#1 NEW YORK TIMES BESTSELLER - OPRAH'S BOOK CLUB PICK - "An instant
American classic and almost certainly the keynote nonfiction book of the
American century thus far."--Dwight Garner, The New York Times
The Pulitzer Prize-winning, bestselling author of The Warmth of Other
Suns examines the unspoken caste system that has shaped America and
shows how our lives today are still defined by a hierarchy of human
divisions.
**#1 NONFICTION BOOK OF THE YEAR: Time
ONE OF THE BEST BOOKS OF THE YEAR: The Washington Post, The New York
Times, Los Angeles Times, The Boston Globe, O: The Oprah Magazine, NPR,
Bloomberg, The Christian Science Monitor, New York Post, The New York
Public Library, Fortune, Smithsonian Magazine, Marie Claire, Slate,
Library Journal, Kirkus Reviews
Winner of the Carl Sandberg Literary Award - Winner of the Los Angeles
Times Book Prize - National Book Award Longlist - National Book Critics
Circle Award Finalist - Dayton Literary Peace Prize Finalist - PEN/John
Kenneth Galbraith Award for Nonfiction Finalist - PEN/Jean Stein Book
Award Longlist - Kirkus Prize Finalist
"As we go about our daily lives, caste is the wordless usher in a
darkened theater, flashlight cast down in the aisles, guiding us to our
assigned seats for a performance. The hierarchy of caste is not about
feelings or morality. It is about power--which groups have it and which
do not."
In this brilliant book, Isabel Wilkerson gives us a masterful portrait
of an unseen phenomenon in America as she explores, through an
immersive, deeply researched, and beautifully written narrative and
stories about real people, how America today and throughout its history
has been shaped by a hidden caste system, a rigid hierarchy of human
rankings.
Beyond race, class, or other factors, there is a powerful caste system
that influences people's lives and behavior and the nation's fate.

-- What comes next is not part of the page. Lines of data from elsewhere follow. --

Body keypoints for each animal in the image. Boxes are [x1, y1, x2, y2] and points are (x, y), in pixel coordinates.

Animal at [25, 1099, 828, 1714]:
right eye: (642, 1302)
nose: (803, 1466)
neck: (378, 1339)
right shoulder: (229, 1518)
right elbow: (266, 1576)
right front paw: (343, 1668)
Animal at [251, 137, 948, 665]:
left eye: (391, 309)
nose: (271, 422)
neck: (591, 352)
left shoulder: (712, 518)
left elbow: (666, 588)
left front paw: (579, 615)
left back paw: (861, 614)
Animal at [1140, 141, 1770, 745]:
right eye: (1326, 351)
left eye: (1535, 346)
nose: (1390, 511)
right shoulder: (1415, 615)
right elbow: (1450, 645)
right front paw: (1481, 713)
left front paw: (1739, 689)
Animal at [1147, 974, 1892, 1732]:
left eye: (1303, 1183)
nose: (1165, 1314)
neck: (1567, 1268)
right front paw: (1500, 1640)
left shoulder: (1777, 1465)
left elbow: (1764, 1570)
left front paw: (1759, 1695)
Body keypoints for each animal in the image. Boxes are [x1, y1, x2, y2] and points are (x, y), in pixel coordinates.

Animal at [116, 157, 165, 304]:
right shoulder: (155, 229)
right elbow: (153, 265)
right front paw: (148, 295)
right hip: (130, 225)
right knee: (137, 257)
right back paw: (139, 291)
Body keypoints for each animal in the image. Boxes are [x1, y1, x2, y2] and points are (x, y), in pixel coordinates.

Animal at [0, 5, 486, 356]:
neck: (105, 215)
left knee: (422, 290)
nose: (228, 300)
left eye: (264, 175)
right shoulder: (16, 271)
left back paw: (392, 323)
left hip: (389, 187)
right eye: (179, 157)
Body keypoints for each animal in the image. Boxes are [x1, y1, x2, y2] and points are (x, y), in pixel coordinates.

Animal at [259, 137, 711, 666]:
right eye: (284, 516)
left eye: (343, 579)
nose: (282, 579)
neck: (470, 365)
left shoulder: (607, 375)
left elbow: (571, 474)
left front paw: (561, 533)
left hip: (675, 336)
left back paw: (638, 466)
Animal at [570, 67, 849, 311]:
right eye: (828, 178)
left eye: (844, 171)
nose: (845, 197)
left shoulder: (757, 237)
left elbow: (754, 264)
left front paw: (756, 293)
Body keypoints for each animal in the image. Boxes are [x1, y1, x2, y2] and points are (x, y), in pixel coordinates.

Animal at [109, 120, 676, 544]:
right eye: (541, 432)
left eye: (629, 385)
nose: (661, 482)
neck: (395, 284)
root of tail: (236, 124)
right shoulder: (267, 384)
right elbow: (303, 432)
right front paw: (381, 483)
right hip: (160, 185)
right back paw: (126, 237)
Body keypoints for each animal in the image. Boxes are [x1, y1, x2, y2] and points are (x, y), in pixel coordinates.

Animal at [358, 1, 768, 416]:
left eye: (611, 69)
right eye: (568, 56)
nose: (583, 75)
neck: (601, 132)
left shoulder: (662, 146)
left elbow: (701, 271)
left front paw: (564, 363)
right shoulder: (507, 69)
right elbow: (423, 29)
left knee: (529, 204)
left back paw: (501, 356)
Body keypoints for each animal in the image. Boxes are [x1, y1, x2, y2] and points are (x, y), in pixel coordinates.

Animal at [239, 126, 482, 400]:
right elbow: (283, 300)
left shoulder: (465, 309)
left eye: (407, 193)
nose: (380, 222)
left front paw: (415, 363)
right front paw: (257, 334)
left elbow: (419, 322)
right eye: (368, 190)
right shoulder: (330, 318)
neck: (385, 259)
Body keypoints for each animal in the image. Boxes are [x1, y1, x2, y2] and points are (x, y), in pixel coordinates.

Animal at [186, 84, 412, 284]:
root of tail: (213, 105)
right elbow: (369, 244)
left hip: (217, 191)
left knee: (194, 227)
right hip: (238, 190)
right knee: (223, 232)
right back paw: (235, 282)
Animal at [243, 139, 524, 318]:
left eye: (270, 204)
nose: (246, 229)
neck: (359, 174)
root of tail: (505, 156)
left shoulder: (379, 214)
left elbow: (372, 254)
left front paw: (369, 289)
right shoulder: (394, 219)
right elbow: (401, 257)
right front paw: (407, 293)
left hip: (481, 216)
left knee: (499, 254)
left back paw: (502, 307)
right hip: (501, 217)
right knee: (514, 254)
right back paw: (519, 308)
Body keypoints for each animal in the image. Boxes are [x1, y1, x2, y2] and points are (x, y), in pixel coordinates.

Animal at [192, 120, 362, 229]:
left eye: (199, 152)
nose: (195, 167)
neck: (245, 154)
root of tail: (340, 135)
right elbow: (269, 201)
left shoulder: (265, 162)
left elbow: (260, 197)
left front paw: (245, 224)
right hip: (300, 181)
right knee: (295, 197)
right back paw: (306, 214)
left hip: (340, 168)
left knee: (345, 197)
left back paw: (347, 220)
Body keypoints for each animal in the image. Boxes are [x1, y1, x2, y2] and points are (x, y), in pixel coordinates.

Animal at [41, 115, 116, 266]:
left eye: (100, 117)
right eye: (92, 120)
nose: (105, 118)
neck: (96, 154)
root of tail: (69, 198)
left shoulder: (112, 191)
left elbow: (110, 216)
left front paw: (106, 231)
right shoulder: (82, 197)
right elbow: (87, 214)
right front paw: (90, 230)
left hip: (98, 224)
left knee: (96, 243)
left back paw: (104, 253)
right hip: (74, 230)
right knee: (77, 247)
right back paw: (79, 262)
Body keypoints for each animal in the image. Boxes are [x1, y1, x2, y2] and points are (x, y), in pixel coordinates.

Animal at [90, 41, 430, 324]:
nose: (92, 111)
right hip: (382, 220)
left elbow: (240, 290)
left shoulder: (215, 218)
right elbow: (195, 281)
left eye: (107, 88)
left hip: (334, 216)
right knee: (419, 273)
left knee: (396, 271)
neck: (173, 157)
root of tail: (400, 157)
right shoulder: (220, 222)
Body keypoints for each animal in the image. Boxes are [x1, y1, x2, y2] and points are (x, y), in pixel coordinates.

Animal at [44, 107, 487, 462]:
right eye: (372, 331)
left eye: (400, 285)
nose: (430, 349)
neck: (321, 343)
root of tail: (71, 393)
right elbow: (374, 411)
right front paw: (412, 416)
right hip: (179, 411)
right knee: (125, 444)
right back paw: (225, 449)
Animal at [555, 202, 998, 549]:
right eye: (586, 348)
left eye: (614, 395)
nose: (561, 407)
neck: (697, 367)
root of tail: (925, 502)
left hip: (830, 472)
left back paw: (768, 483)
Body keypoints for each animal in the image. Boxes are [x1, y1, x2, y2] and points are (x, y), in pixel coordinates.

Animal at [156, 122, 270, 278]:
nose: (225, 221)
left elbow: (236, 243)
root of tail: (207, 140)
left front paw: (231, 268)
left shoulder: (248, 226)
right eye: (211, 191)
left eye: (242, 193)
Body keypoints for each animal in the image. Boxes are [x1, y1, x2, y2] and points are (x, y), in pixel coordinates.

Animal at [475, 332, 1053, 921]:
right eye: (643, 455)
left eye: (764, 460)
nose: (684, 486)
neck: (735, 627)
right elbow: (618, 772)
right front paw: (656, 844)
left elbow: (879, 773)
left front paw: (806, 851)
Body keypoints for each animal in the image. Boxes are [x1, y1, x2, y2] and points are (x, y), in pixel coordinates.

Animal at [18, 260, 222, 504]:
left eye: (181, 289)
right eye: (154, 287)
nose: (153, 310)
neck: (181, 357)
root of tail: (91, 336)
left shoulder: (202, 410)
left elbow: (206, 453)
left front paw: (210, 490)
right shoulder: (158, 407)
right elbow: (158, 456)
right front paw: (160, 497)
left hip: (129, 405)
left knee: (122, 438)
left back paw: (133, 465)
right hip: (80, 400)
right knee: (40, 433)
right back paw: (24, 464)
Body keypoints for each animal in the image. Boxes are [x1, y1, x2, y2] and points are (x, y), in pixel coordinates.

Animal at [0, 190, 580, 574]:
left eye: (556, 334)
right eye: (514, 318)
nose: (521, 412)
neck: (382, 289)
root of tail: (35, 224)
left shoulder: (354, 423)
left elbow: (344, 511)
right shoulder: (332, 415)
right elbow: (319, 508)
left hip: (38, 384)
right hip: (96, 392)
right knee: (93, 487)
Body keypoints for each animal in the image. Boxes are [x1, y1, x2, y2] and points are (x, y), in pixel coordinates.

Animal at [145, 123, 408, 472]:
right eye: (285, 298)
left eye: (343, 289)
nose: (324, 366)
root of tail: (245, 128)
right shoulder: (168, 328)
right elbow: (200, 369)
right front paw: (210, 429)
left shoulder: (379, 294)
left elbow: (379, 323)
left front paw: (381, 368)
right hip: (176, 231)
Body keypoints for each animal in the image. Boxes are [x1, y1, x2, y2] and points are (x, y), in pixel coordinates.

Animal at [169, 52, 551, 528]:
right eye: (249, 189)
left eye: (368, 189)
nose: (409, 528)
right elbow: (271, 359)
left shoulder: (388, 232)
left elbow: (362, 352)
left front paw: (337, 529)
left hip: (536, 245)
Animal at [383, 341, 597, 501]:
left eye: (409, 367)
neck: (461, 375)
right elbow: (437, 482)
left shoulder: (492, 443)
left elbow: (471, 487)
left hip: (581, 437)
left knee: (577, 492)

Linking the caste systems of America, India, and Nazi Germany, Wilkerson
explores eight pillars that underlie caste systems across civilizations,
including divine will, bloodlines, stigma, and more. Using riveting
stories about people--including Martin Luther King, Jr., baseball's
Satchel Paige, a single father and his toddler son, Wilkerson herself,
and many others--she shows the ways that the insidious undertow of caste
is experienced every day. She documents how the Nazis studied the racial
systems in America to plan their outcasting of the Jews; she discusses
why the cruel logic of caste requires that there be a bottom rung for
those in the middle to measure themselves against; she writes about the
surprising health costs of caste, in depression and life expectancy, and
the effects of this hierarchy on our culture and politics. Finally, she
points forward to ways America can move beyond the artificial and
destructive separations of human divisions, toward hope in our common
humanity.
Original and revealing, Caste: The Origins of Our Discontents is an
eye-opening story of people and history, and a reexamination of what
lies under the surface of ordinary lives and of American life today.